On Thu, Oct 20, 2005 at 05:56:12PM +0200, Eric Dumazet wrote:
> Dimitri Sivanich a écrit :
> >Just bringing up a latency issue I've noticed recently.
> >
> >In or around 2.6.14-rc4 some changes were made to have the call to
> >kmem_cache_free() from file_free() in the Linux kernel be deferred, running
> >as a tasklet via file_free_rcu(), rather than running kmem_cache_free()
> >right from file_free() directly.
> >
> >I've noticed that rcu_process_callbacks() can take quite a while to run
> >now that it routinely calls file_free_rcu() to run kmem_cache_free().

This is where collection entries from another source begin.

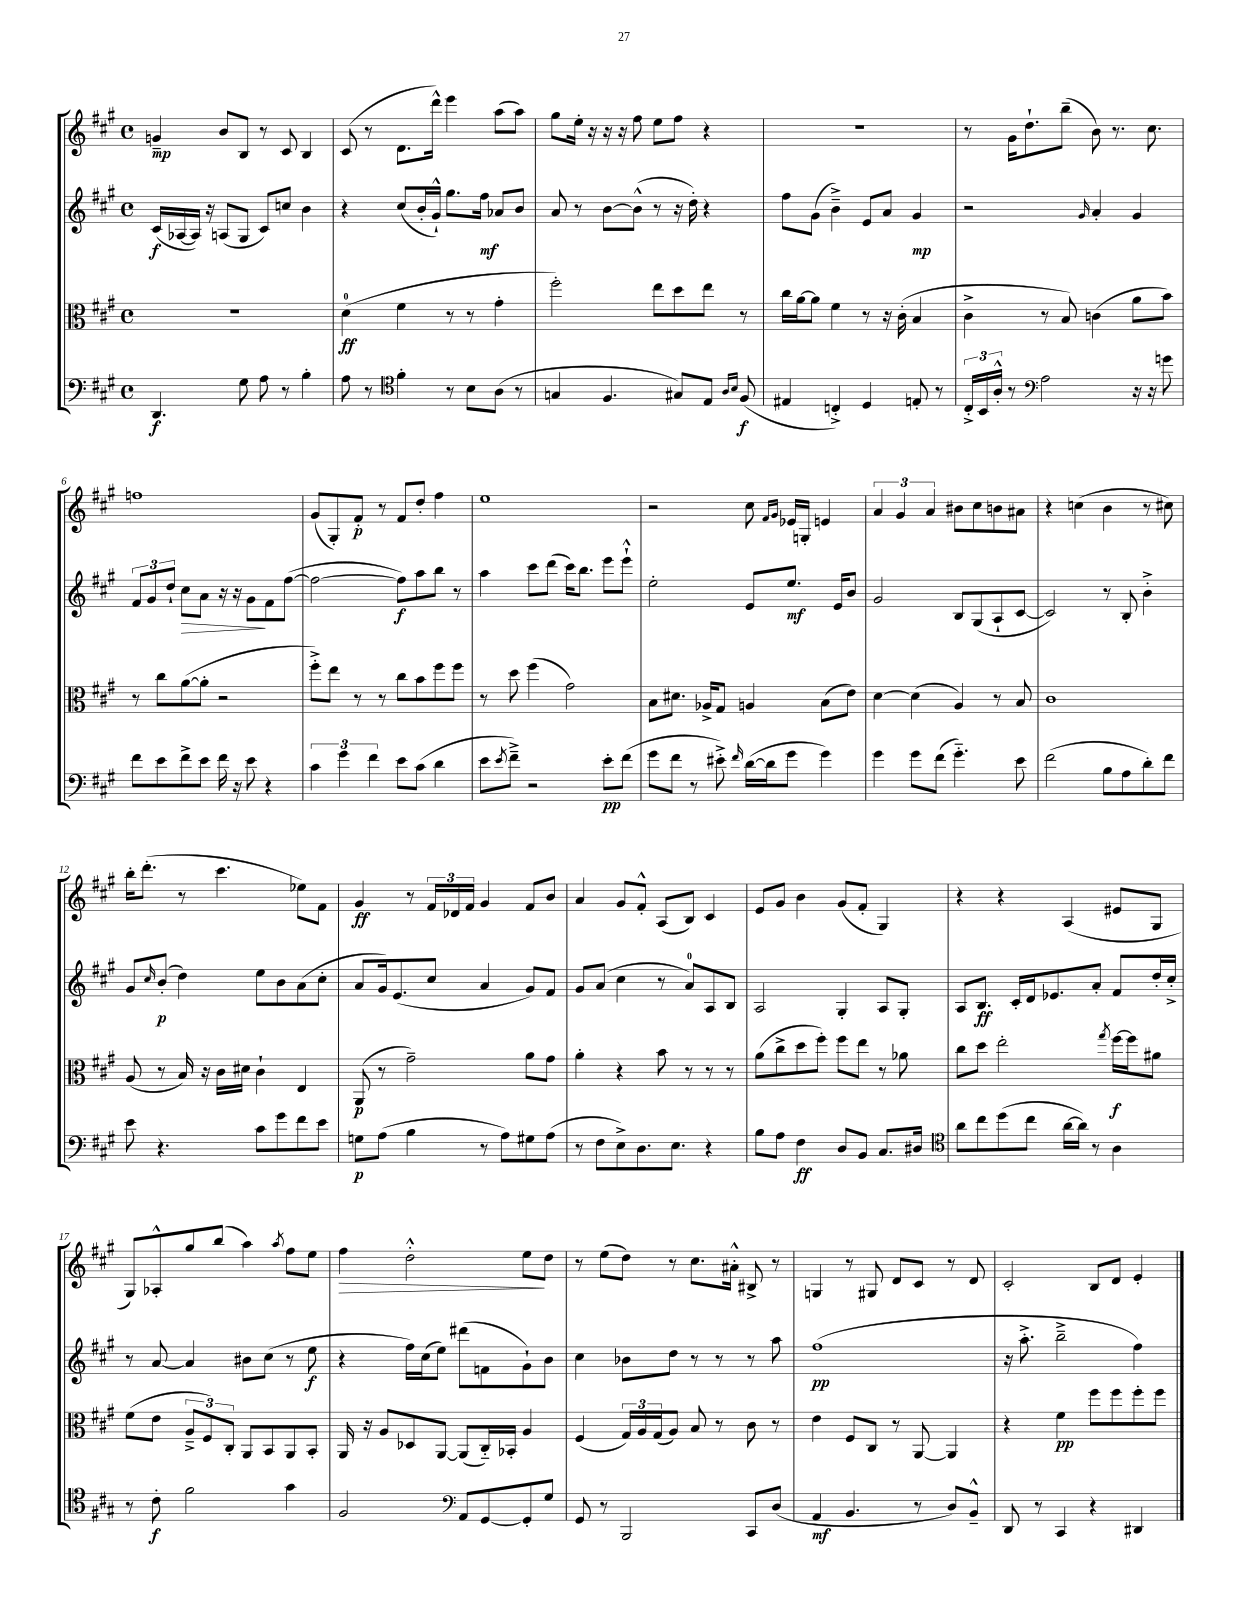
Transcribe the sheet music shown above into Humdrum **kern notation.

**kern	**kern	**kern	**kern
*staff4	*staff3	*staff2	*staff1
*clefF4	*clefC3	*clefG2	*clefG2
*k[f#c#g#]	*k[f#c#g#]	*k[f#c#g#]	*k[f#c#g#]
*M4/4	*M4/4	*M4/4	*M4/4
*met(c)	*met(c)	*met(c)	*met(c)
4.DD	1r	(16c#	4g~
.	.	[16A-	.
.	.	16A-])	.
.	.	16r	.
.	.	(8A	8b
8G#	.	8G#	8B
8A	.	8c#)	8r
8r	.	8cc	8c#
4B'	.	4b	4B
=	=	=	=
8A	(4d	4r	(8c#
8r	.	.	8r
*clefC4	*	*	*
4f#'	4f#	(8cc#	8.d
.	.	16b'	.
.	.	16g#`^^)	16ddd^^)
8r	8r	8.gg#	4eee
8B	8r	.	.
.	.	16ff#	.
(8A	4g#'	8a-	(8aa
8r	.	8b	8aa)
=	=	=	=
4G	2ff#')	8a	8gg#
.	.	8r	16ee'
.	.	.	16r
4.F#	.	[8b	16r
.	.	.	16r
.	.	(8b^^]	8ff#
.	8ee	8r	8ee
8G#)	8dd	16r	8ff#
.	.	16dd')	.
8E	8ee	4r	4r
16qqA	.	.	.
16qqB	.	.	.
(8F#	8r	.	.
=	=	=	=
4E#	16cc#	8ff#	1r
.	[16a	.	.
.	8a]	(8g#	.
4C'^)	4f#	4b~^)	.
4D	8r	8e	.
.	16r	8a	.
.	(16c#'	.	.
8E'	4B	4g#	.
8r	.	.	.
=	=	=	=
24C#'^	4c#^	2r	8r
24BB	.	.	.
24A'^^	.	.	.
8r	.	.	16g#
.	.	.	8.dd`
*clefF4	*	*	*
2A	8r	.	.
.	8B)	.	(8bb~
.	.	16qqg#	.
.	(4c	4a'	8b)
.	.	.	8.r
16r	8a	4g#	.
16r	.	.	8.cc#
8g	8b)	.	.
=	=	=	=
8f#	8r	12f#	1ff
.	.	12g#	.
8e	8cc#	.	.
.	.	12dd`	.
8f#^	([8a	8cc#	.
8e	8a']	8a	.
16f#	2r	16r	.
16r	.	16r	.
8e	.	8g#	.
4r	.	8f#	.
.	.	([8ff#	.
=	=	=	=
6c#	8ff#'^)	2ff#_	(8g#
.	8ee	.	8G#')
6g#	.	.	.
.	8r	.	8f#'
6f#	.	.	.
.	8r	.	8r
8e	8cc#	8ff#])	8f#
(8c#	8b	8aa	8dd'
4d	8ff#	8bb	4ff#
.	8ff#	8r	.
=	=	=	=
8e	8r	4aa	1ee
8qe	.	.	.
8f#~^)	8dd	.	.
2r	(4ff#	8ccc#	.
.	.	(8ddd	.
.	2g#)	16ccc#)	.
.	.	8.bb	.
8e'	.	8eee	.
(8f#	.	8eee`^^	.
=	=	=	=
8g#	8B	2ee'	2r
8f#	8.d#	.	.
8r	.	.	.
.	16A-^	.	.
8e#'^)	8G#	.	.
16qqf#	.	.	.
([16d	4A	8e	8cc#
16d]	.	.	.
.	.	.	16qqf#
.	.	.	16qqg#
8g#	.	8.ee	16e-
.	.	.	16G'
4g#)	(8B	.	4e
.	.	16e	.
.	8e)	8b	.
=	=	=	=
4g#	[4d	2g#	6a
.	.	.	6g#
8g#	(4d]	.	.
.	.	.	6a
(8f#	.	.	.
4.g#'~)	4A)	8B	8b#
.	.	(8G#	8cc#
.	8r	8A`	8b
8e	8B	[8c#	8a#
=	=	=	=
(2f#	1c#	2c#])	4r
.	.	.	(4cc
8B	.	8r	4b
8A	.	8B'	.
8d')	.	4b'^	8r
8f#	.	.	8cc#)
=	=	=	=
8e	(8A	8g#	16bb'
.	.	.	(8.ddd'
.	.	16qqcc#	.
4.r	8r	(8b'	.
.	16B)	4dd)	8r
.	16r	.	.
.	16c#	.	4.ccc#
.	16d#	.	.
8c#	4c#`	8ee	.
8g#	.	8b	.
8f#	4E	(8a	8ee-)
8e	.	8cc#'	8f#
=	=	=	=
8G	(8AA	8a	4g#
(8A	8r	16g#)	.
.	.	(8.e	.
4B	2g#~)	.	8r
.	.	8cc#	24f#
.	.	.	24d-
.	.	.	24f#
8r	.	4a	4g#
8A)	.	.	.
8G#	8a	8g#)	8f#
(8A	8g#	8f#	8b
=	=	=	=
8r	4a'	8g#	4a
8F#	.	(8a	.
8E^)	4r	4cc#	8g#
8.D	.	.	8f#'^^
.	8b	8r	(8A
8.E	.	.	.
.	8r	8a)	8B)
4r	8r	8A	4c#
.	8r	8B	.
=	=	=	=
8B	(8a	2A	8e
8A	8cc#^	.	8g#
4F#	8dd	.	4b
.	8ff#')	.	.
8D	8ff#	4G#'	(8g#
8BB	8ee	.	8f#'
8.C#	8r	8A	4G#)
.	8a-	8G#'	.
16D#	.	.	.
=	=	=	=
*clefC4	*	*	*
8a	8cc#	8A	4r
8cc#	8dd	8.B	.
(8dd	2ee'	.	4r
.	.	16c#'	.
8cc#	.	16d	.
.	.	8.e-	.
[16a	.	.	(4A
16a])	.	.	.
8r	.	8a'	.
.	8qgg#	.	.
4A	[16ff#	8f#	8e#
.	16ff#]	.	.
.	8a#	16dd'	8G#
.	.	16cc#'^	.
=	=	=	=
8r	(8f#	8r	8G#)
8c#'	8e	[8a	8A-'^^
2f#	12A~^	4a]	8gg#
.	12F#)	.	.
.	.	.	(8bb
.	12C#'	.	.
.	8AA	8b#	4aa)
.	8BB	(8cc#	.
.	.	.	8qaa
4g#	8AA	8r	8ff#
.	8BB'	8ee	8ee
=	=	=	=
2F#	16AA	4r	4ff#
.	16r	.	.
.	8A	.	.
.	8D-	16ff#)	2dd'^^
.	.	(16cc#	.
.	[8AA	8ee)	.
*clefF4	*	*	*
8AA	(8AA]	(8ddd#	.
[8GG#	16C#'~)	8f	.
.	16BB-'	.	.
8GG#']	4A	8g#`)	8ee
8G#	.	8b	8dd
=	=	=	=
8GG#	(4F#	4cc#	8r
8r	.	.	(8ee
2BBB	24G#)	8b-	8dd)
.	24A	.	.
.	(24G#	.	.
.	8A)	8dd	8r
.	8B	8r	8.cc#
.	8r	8r	.
.	.	.	16a#'^^
8CC#	8c#	8r	8B#^
(8D	8r	8aa	8r
=	=	=	=
4AA	4e	(1ff#	4G
4.BB	8F#	.	8r
.	8C#	.	8G#
.	8r	.	8d
8r	[8AA	.	8c#
8D)	4AA]	.	8r
8BB~^^	.	.	8d
=	=	=	=
8DD	4r	16r	2c#'
.	.	8.aa'^	.
8r	.	.	.
4CC#	4f#	2bb~^	.
4r	8ff#	.	8B
.	8ff#	.	8d
4DD#	8ff#'	4ff#)	4e'
.	8ff#	.	.
==	==	==	==
*-	*-	*-	*-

> >This can make the cpu unavailable for 100's of usec on 1GHz machines, with
> >or without preemption configured on (much of this path is non-preemptible).
> >
> >This can result in some unpredictable periods of fairly long cpu latency,
> >such as when a thread is waiting to be woken by an interrupt handler on a
> >'now quiet' cpu. Changing file_free() to call kmem_cache_free() directly
> >completely eliminates this unexpected latency.
>
> Well, you cannot change file_free() to call kmem_cache_free() directly, or
> risk corruption/crash.
>
> See Documentation/RCU/UP.txt
OK. I'll have to look at this more closely. I simply ran across this as a
substantial change between this and earlier kernels and decided to test
against the original file_free()->kmem_cache_free() code to ensure that that
alone was indeed the issue (for the circumstance I'll describe below).
>
> Dont you notice latency issue with other RCU protected data, like dentries ?
No, but here's the circumstance under which I notice this:
I'm running on a single cpu of an SMP system (4 cpu). When I hit this I'm in
a situation where I've written some file data, and am now sleeping waiting to
be woken up. No other threads are running on that cpu other than a few kernel
threads, so all is fairly quiet.
By the simple one line change (file_free() calling kmem_cache_free() again),
I'm always woken up very quickly. Too bad we cannot revert back that way
with the rcu changes.
>
> BTW a change in 2.6.14-rc5 might give different latency results.
I'll look at this as soon as I get a chance.